[What to do]
A - List every gene that the excerpt on viral vector gene delivery names.
B - Write out the stretch of the gene delivery excerpt from "In some embodiments, the gene is expressed" through "preferably is Cisd2.", word for word.

[Extract]
*** Block opens ***

In some embodiments, the gene is expressed in two or more tissues in the subject. The gene may be uniformly expressed or overexpressed across two or more tissues in the subject. In some embodiments, the gene is delivered to at least 50% of tissues in the subject, and in some embodiments, is expressed for at least 4 months in the subject.
Also disclosed herein is a viral vector delivery system comprising two or more AAV serotypes engineered for delivery of a single gene, a non-silencing promoter, at least one miRNA target site, the gene, and optionally a self-complementary backbone.
In some embodiments, the AAV serotypes are AAV9 and PHP.eB. In some embodiments, the gene is selected from the group consisting of Cisd2, Atg5, and PTEN, and preferably is Cisd2.
Methods of treating a disease or disorder, e.g., Wolfram Syndrome II, are also disclosed herein, comprising administering to a subject the viral vector delivery system disclosed herein.
Also disclosed herein are methods of extending the lifespan of a subject. For example, lifespan may be extended by administering the viral vector delivery system described herein or a pharmaceutical composition comprising the viral vector delivery system described herein (e.g., a viral vector delivery system comprising at least one, at least two, at least three, at least four, or more viral serotypes engineered for delivery of a single gene).
Further described herein are methods of treating Wolfram Syndrome II comprising administering an effective amount of Cisd2 to a subject suffering from Wolfram Syndrome II.
In some embodiments, Cisd2 is administered to the subject via gene therapy, e.g., via a viral vector delivery system or any other gene therapy known to those of skill in the art. In some embodiments, the viral vector delivery system comprises at least one viral serotype, at least two viral serotypes, at least three viral serotypes, at least four viral serotypes, at least five viral serotypes.
Also described herein are methods of identifying a pre-determined level of gene transfer in one or more target tissues of a subject comprising: obtaining a dose-response curve characterizing the relationship between an amount of a vector administered to the subject and a resulting gene transfer level in the one or more target tissues; obtaining a linear or non-linear equation charactering the relationship between the amount of vector administered to the subject and the resulting gene transfer level in the one or more target tissues; and interpolating or extrapolating a required dose of a gene delivery system to achieve a defined level of gene transfer in the one or more target tissues.
Further described herein are methods of identifying a pre-determined level of transgene expression in one or more target tissues of a subject comprising: obtaining a dose-response curve characterizing the relationship between an amount of a vector administered to the subject and a resulting transgene expression level in the one or more target tissues; obtaining a linear or non-linear equation charactering the relationship between the amount of vector administered to the subject and the resulting transgene expression level in the one or more target tissues; and interpolating or extrapolating a required dose of a gene delivery system to achieve a defined level of transgene expression in the one or more target tissues.

*** Block closes ***

[Raw data]
*** Block opens ***

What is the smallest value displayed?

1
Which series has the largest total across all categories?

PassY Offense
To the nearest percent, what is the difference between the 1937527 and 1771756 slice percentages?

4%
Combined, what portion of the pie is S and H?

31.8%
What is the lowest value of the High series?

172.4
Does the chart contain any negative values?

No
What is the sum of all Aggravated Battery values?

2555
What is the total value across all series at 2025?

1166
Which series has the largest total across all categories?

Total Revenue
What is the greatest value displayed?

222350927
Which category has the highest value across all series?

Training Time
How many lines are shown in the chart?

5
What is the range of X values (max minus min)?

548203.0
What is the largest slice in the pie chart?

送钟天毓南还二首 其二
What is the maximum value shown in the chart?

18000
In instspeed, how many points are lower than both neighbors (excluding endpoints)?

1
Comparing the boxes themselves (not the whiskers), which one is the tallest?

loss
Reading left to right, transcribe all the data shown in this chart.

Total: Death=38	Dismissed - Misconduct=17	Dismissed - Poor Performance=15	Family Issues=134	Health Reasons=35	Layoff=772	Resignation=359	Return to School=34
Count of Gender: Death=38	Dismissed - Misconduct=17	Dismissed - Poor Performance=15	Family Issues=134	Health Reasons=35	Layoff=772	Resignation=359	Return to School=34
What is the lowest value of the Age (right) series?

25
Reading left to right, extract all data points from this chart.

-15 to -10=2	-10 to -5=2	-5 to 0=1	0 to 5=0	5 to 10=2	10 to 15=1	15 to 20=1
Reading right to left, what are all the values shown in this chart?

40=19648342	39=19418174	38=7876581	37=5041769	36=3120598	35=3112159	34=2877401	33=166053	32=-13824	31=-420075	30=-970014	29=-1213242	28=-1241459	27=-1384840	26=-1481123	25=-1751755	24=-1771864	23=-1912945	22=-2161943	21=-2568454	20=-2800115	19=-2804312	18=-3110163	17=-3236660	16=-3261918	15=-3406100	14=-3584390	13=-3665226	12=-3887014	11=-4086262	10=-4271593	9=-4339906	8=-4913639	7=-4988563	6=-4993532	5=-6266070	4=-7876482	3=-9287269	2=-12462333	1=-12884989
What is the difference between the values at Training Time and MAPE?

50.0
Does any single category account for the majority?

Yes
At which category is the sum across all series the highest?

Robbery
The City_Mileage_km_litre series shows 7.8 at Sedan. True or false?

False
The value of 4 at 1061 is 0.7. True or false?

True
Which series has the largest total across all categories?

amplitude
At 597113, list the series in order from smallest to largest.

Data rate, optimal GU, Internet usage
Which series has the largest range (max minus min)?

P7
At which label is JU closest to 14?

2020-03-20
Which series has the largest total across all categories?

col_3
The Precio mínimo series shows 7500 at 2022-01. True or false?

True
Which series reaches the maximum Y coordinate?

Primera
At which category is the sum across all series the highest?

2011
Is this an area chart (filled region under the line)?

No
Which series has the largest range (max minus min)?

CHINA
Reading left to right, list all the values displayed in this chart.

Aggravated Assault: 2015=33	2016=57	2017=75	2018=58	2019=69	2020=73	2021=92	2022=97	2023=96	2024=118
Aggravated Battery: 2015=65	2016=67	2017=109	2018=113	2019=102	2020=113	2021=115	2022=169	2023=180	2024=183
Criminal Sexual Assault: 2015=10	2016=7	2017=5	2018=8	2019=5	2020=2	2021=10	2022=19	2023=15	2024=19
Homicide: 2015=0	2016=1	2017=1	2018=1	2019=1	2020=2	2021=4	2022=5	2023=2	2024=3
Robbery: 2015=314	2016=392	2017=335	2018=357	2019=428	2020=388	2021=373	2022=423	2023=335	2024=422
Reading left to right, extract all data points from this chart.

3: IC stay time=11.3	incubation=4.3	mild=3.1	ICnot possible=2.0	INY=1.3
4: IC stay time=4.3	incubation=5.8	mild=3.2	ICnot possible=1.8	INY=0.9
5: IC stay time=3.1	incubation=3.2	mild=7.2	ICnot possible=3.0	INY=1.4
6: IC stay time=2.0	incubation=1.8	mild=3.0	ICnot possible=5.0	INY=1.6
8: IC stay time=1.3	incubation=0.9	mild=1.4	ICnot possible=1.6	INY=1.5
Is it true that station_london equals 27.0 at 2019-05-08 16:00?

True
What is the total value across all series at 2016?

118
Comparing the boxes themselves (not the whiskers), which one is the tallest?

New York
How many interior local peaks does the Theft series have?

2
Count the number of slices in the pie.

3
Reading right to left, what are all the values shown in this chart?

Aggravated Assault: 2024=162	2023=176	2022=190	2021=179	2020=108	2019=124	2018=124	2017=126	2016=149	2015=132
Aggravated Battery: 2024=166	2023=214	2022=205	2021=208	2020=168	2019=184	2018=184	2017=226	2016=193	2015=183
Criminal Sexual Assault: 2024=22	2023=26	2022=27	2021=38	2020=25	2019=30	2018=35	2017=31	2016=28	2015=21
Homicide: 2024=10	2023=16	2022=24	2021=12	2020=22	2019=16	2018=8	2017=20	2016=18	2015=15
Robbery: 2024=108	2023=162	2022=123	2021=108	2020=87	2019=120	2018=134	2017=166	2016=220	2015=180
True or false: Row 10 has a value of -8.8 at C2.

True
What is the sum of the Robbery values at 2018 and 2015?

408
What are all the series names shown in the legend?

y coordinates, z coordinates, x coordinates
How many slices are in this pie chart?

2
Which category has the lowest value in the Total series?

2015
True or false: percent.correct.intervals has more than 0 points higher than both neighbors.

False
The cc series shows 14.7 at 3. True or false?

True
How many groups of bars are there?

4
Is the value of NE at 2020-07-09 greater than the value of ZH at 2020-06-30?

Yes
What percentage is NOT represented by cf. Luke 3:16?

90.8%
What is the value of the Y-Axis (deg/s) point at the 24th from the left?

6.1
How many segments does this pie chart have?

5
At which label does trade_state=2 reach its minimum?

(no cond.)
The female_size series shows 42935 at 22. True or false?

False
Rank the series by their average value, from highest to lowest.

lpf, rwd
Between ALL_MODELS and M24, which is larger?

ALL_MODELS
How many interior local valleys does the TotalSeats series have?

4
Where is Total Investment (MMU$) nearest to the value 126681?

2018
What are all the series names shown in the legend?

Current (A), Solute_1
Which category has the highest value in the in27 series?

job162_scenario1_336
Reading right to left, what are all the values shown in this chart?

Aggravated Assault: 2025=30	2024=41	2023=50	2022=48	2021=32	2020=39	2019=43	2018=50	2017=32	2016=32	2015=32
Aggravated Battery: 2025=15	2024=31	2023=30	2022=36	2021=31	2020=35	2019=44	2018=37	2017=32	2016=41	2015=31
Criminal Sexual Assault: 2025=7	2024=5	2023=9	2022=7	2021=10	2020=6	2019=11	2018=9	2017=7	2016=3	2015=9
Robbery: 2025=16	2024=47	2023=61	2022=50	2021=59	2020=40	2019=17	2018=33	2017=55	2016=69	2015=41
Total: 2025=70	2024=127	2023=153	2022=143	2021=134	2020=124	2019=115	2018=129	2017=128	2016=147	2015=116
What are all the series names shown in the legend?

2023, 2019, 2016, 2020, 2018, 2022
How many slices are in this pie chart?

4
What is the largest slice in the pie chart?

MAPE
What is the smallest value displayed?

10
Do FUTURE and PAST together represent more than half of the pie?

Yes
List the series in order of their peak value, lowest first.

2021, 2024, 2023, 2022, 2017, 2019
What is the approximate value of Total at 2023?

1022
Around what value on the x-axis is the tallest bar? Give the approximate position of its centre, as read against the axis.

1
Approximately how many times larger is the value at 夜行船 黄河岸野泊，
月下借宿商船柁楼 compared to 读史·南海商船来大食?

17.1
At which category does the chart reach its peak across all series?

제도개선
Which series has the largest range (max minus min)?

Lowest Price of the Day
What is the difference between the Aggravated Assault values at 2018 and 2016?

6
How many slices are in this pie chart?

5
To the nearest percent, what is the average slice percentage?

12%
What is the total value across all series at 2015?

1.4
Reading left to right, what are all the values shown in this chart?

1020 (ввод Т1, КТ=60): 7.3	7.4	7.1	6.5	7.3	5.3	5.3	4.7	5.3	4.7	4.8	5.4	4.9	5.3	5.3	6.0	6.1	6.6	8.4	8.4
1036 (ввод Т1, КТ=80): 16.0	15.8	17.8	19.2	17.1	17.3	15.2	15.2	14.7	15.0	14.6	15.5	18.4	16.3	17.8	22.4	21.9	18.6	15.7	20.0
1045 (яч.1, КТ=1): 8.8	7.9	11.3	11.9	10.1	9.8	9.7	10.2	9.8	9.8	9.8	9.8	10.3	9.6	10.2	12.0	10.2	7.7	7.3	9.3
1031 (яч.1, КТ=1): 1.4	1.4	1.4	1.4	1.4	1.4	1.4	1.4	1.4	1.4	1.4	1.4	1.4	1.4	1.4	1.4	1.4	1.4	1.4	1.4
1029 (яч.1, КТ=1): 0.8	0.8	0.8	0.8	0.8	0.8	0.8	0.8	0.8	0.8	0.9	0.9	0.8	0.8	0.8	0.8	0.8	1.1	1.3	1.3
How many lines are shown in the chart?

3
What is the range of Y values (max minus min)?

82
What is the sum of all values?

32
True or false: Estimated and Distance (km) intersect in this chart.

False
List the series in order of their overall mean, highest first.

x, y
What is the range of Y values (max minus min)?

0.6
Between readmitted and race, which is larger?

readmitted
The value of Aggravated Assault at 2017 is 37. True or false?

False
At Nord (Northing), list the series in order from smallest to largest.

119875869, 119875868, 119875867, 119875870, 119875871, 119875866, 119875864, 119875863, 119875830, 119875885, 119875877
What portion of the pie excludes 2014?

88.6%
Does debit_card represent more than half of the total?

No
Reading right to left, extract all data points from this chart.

*** Block closes ***

[Results of the tasks]
A - Cisd2, Atg5, PTEN

B -
In some embodiments, the gene is expressed in two or more tissues in the subject. The gene may be uniformly expressed or overexpressed across two or more tissues in the subject. In some embodiments, the gene is delivered to at least 50% of tissues in the subject, and in some embodiments, is expressed for at least 4 months in the subject.
Also disclosed herein is a viral vector delivery system comprising two or more AAV serotypes engineered for delivery of a single gene, a non-silencing promoter, at least one miRNA target site, the gene, and optionally a self-complementary backbone.
In some embodiments, the AAV serotypes are AAV9 and PHP.eB. In some embodiments, the gene is selected from the group consisting of Cisd2, Atg5, and PTEN, and preferably is Cisd2.